Copy the records below in full and leave every image out of the copy.

◆ Records shown:
◇ ◇ ◇ ◇ ◇

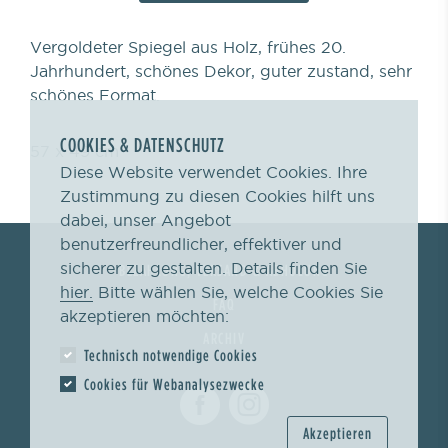
Vergoldeter Spiegel aus Holz, frühes 20.
Jahrhundert, schönes Dekor, guter zustand, sehr
schönes Format.
COOKIES & DATENSCHUTZ
57 x 49 cm
Diese Website verwendet Cookies. Ihre
Zustimmung zu diesen Cookies hilft uns
dabei, unser Angebot
benutzerfreundlicher, effektiver und
sicherer zu gestalten. Details finden Sie
BEZAHLUNG, VERSAND & ABHOLUNG
hier.
Bitte wählen Sie, welche Cookies Sie
FAQ
akzeptieren möchten:
ARCHIV
Technisch notwendige Cookies
Cookies für Webanalysezwecke
Akzeptieren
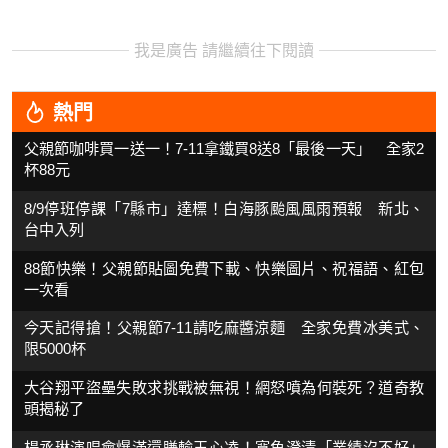
我是廣告 請繼續往下閱讀
熱門
父親節咖啡買一送一！7-11拿鐵買8送8「最後一天」 全家2
杯88元
8/9停班停課「7縣市」達標！白海豚颱風風雨預報 新北、
台中入列
88節快樂！父親節貼圖免費下載、快樂圖片、祝福語、紅包
一次看
今天記得搶！父親節7-11請吃麻醬涼麵 全家免費冰美式、
限5000杯
大谷翔平盜壘失敗求挑戰被無視！網怒噴為何裝死？道奇教
頭揭秘了
楊丞琳演唱會爆滿還賺輸王心凌！寬魚澄清「業績沒不好」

◇ ◇ ◇ ◇ ◇

◆ Solution below:
Vergoldeter Spiegel aus Holz, frühes 20.
Jahrhundert, schönes Dekor, guter zustand, sehr
schönes Format.
COOKIES & DATENSCHUTZ
57 x 49 cm
Diese Website verwendet Cookies. Ihre
Zustimmung zu diesen Cookies hilft uns
dabei, unser Angebot
benutzerfreundlicher, effektiver und
sicherer zu gestalten. Details finden Sie
BEZAHLUNG, VERSAND & ABHOLUNG
hier.
Bitte wählen Sie, welche Cookies Sie
FAQ
akzeptieren möchten:
ARCHIV
Technisch notwendige Cookies
Cookies für Webanalysezwecke
Akzeptieren
我是廣告 請繼續往下閱讀
熱門
父親節咖啡買一送一！7-11拿鐵買8送8「最後一天」 全家2
杯88元
8/9停班停課「7縣市」達標！白海豚颱風風雨預報 新北、
台中入列
88節快樂！父親節貼圖免費下載、快樂圖片、祝福語、紅包
一次看
今天記得搶！父親節7-11請吃麻醬涼麵 全家免費冰美式、
限5000杯
大谷翔平盜壘失敗求挑戰被無視！網怒噴為何裝死？道奇教
頭揭秘了
楊丞琳演唱會爆滿還賺輸王心凌！寬魚澄清「業績沒不好」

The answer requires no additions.